This talk will focus on lessons learned during the project, both technical and about the process of learning - the expected and unexpected outcomes and how the involvement of community impacts practice.
- Intro (5 min)
- Who am I?
- Why this project?
- Show the website
- Lessons learned (18 min)
- Technical lessons learned
- numpy/matplotlib tricks or tips
- any new statistical algorithms developed for numpy
- Lessons learned about learning
- Was this process good for learning something new? Why/ why not?
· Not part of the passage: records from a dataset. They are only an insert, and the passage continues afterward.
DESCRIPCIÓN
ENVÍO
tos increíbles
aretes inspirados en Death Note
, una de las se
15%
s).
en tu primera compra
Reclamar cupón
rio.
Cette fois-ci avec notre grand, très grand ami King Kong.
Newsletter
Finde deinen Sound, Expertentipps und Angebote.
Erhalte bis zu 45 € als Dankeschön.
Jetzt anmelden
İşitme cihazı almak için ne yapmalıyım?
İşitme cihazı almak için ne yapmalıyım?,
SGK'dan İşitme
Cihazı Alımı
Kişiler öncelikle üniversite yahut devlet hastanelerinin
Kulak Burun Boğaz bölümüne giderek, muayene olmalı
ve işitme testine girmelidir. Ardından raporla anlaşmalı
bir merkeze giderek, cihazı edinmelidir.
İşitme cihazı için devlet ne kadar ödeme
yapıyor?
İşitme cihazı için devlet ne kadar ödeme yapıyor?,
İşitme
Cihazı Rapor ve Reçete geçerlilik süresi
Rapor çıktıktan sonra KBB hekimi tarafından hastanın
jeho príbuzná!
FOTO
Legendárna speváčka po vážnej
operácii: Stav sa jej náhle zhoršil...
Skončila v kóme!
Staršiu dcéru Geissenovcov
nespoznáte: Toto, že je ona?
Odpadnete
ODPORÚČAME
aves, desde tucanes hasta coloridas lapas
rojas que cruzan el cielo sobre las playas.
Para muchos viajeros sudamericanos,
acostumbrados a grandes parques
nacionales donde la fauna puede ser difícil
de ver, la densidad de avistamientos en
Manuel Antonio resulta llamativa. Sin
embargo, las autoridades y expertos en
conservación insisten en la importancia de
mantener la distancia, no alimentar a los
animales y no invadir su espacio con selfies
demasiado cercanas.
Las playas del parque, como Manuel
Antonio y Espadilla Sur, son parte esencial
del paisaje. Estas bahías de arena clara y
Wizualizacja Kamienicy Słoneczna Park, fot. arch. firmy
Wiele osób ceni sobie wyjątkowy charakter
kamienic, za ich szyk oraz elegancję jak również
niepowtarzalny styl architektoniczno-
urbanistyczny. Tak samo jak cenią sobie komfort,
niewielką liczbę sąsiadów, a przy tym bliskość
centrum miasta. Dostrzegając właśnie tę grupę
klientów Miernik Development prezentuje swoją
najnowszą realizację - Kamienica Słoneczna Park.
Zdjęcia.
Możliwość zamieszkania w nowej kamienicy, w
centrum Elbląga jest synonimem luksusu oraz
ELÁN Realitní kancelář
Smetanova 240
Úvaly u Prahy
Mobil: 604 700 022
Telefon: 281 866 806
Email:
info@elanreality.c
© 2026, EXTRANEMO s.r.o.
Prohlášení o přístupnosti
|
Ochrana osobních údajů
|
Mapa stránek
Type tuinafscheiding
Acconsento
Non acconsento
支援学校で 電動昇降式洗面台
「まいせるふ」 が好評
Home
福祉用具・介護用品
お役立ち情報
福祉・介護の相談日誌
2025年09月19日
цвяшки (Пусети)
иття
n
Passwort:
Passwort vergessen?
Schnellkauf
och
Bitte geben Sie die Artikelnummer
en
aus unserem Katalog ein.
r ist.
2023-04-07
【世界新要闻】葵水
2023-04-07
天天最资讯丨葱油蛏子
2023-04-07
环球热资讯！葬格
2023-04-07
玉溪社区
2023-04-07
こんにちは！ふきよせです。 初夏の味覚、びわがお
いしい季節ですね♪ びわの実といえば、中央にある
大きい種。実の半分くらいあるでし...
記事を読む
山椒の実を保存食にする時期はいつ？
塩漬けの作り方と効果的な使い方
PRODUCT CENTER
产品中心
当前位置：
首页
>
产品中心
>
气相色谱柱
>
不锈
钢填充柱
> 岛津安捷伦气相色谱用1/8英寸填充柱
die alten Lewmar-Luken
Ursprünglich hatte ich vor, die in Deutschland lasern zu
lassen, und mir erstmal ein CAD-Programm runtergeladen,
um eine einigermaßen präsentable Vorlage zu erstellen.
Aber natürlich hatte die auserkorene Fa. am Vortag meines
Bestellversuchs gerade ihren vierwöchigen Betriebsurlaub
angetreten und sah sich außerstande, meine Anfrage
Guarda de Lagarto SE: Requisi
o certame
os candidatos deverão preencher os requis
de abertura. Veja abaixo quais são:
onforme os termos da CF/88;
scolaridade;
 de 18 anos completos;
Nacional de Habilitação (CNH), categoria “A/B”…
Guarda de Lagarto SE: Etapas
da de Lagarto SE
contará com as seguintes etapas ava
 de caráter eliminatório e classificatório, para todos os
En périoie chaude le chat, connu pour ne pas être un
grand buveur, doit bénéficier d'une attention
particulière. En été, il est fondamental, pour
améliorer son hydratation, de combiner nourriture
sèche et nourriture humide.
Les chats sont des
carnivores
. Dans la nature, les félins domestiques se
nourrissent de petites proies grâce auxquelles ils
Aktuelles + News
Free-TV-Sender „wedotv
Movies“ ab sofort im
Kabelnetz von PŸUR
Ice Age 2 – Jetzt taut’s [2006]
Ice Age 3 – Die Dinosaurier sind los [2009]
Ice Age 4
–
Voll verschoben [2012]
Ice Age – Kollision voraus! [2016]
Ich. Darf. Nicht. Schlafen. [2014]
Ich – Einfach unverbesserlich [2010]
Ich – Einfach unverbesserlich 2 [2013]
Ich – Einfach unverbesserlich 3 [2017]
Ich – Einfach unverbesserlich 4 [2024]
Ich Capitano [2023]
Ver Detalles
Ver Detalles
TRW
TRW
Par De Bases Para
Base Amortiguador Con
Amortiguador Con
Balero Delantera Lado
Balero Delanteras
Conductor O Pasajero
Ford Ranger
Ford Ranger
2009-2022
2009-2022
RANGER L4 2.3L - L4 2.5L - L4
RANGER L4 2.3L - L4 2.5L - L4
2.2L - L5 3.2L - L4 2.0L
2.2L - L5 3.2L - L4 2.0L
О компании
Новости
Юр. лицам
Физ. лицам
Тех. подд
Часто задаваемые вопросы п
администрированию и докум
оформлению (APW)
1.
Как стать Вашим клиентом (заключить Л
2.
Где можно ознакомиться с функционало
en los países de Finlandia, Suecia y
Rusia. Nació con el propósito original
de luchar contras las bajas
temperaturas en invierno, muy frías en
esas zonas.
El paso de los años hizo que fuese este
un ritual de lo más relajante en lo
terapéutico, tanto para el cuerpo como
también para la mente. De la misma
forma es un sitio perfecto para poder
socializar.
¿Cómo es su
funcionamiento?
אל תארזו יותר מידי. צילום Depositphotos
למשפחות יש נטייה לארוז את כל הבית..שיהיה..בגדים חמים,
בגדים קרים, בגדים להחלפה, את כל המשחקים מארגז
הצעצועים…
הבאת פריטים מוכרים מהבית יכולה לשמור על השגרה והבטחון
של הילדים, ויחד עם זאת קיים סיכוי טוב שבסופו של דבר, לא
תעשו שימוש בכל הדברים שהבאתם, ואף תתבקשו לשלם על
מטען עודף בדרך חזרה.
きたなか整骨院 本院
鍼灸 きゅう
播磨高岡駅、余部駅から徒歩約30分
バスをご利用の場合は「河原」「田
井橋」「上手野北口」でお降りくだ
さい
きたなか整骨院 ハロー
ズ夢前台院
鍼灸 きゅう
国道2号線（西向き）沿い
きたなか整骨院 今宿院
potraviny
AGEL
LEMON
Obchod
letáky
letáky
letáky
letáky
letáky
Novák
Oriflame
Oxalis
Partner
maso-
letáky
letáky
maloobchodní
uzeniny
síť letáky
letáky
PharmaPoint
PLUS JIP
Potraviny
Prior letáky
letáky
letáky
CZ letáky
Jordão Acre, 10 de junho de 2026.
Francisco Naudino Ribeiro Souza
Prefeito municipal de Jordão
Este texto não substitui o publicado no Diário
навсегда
- Deliberate practice has been shown to be the most effective way to get good at something. It involves working at something and getting feedback. Was this approach good for that?
- Social aspects
- Response to the project
- Social pressures and accountability - does saying you'll do something publicly make you more likely to do it
- Concluding remarks (2 min)
- Would I do something like this again? Would I recommend it?
- Questions (5 min)
- I'm just starting this project, inspired by both a recent Hacker News post on Jennifer Dewalt's 180 web sites in 180 days and the opportunity to present at PyCon. As such, at review time, I'll only be beginning the journey. Success for me for this project would be following through on the 100 plots in 100 (week)days, learning the fundamentals of numpy and matplotlib and making some neat and useful plots along the way. I'll share all the code for the statistics and each plot on the website, however ugly it may be. This could fail too. I could not be able to get beyond variations on a y=x plot and write terrible code. This talk will document both the success and the failures, as I hope I and others can learn from both. I do understand the risk of accepting a talk like this where I can't yet tell you what the lessons learned will be.
- This would be my first time speaking at PyCon. I've spoken at many scientific conferences, been selected as an Everhart Lecturer at Caltech and received "Best Presentation" award at conferences. I've also been an instructor for five Software Carpentry bootcamps, including one for Women in Science and Engineering.